WHAT YOU SHOULD DO:
Would you transcribe exactly the lines from the one containing "Figure 5. ( a" to the last line of the data below, both ends included, but none of the pictures?

SUPPLIED INFORMATION:
=== Begin Enclosure ===
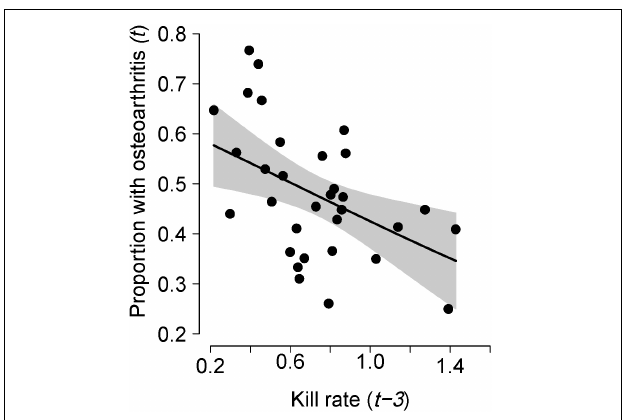
FIGURE 4 | Proportion of moose exhibiting osteoarthritis that died (from all causes) in year t in relationship to the per capita kill rate by wolves in year t –3. Each point represents a year ( t ) between 1979–2010. The line indicates a predicted value from a generalized linear model with two predictor variables, kill rate ( t-3 ) and proportion of senescent moose in the population ( t ), where the proportion of senescent moose was fixed at the median value observed during the 33-year study period. Gray areas indicate 95% confidence intervals. The relationship with the proportion of moose exhibiting osteoarthritis and kill rates ( t-2 ) is similar to the one shown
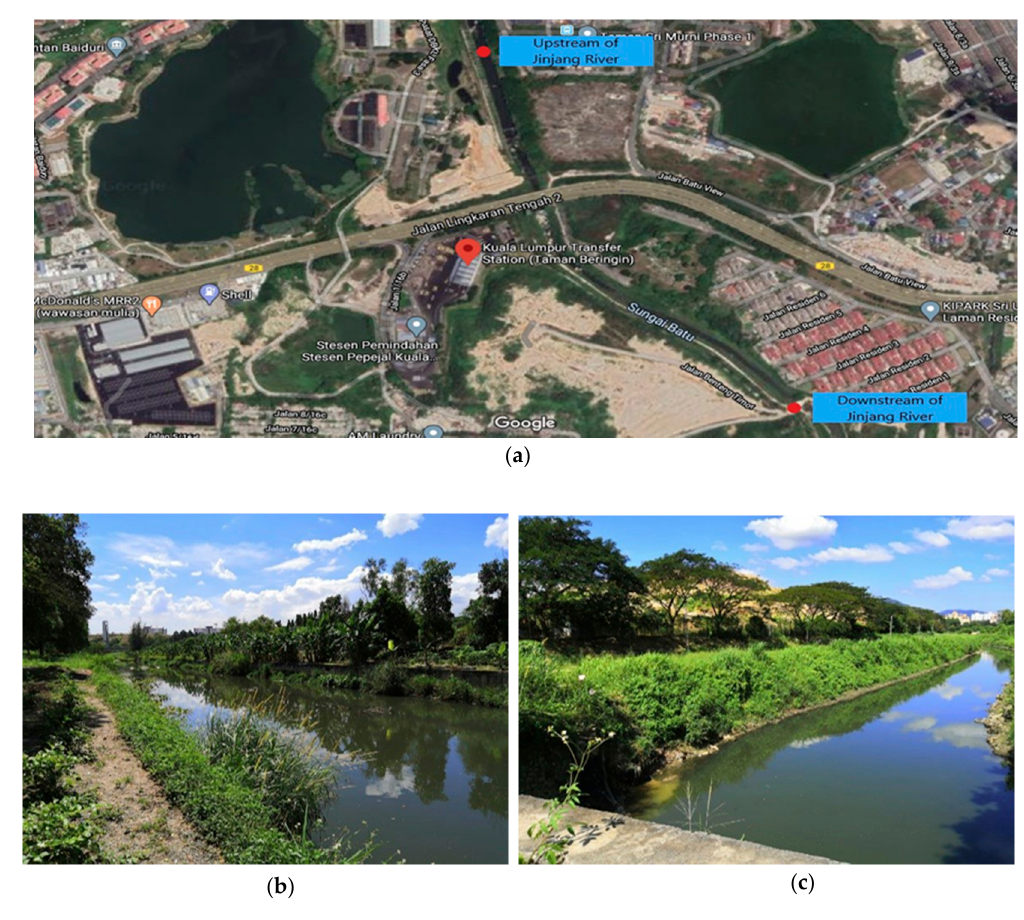
Figure 5. ( a ) Sampling points at Jinjang River, ( b ) upstream of Jinjang River, ( c ) downstream of Jinjang River.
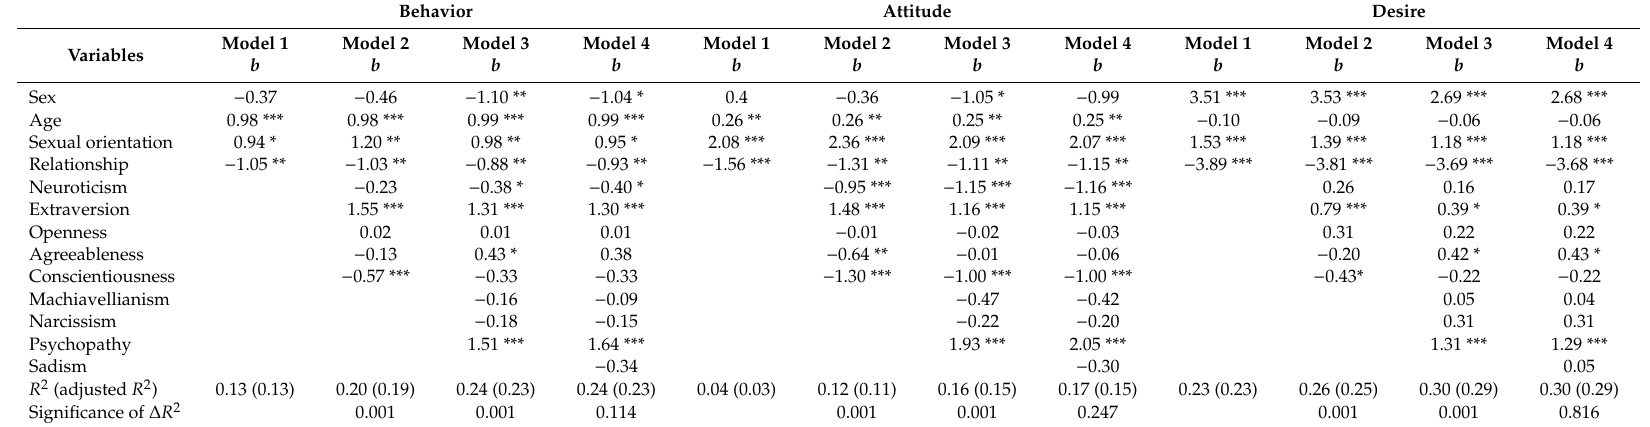
Table 2. Hierarchical regression analysis of three dimensions of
=== End Enclosure ===
THE COMPLETED TASK:
Figure 5. ( a ) Sampling points at Jinjang River, ( b ) upstream of Jinjang River, ( c ) downstream of Jinjang River.
Table 2. Hierarchical regression analysis of three dimensions of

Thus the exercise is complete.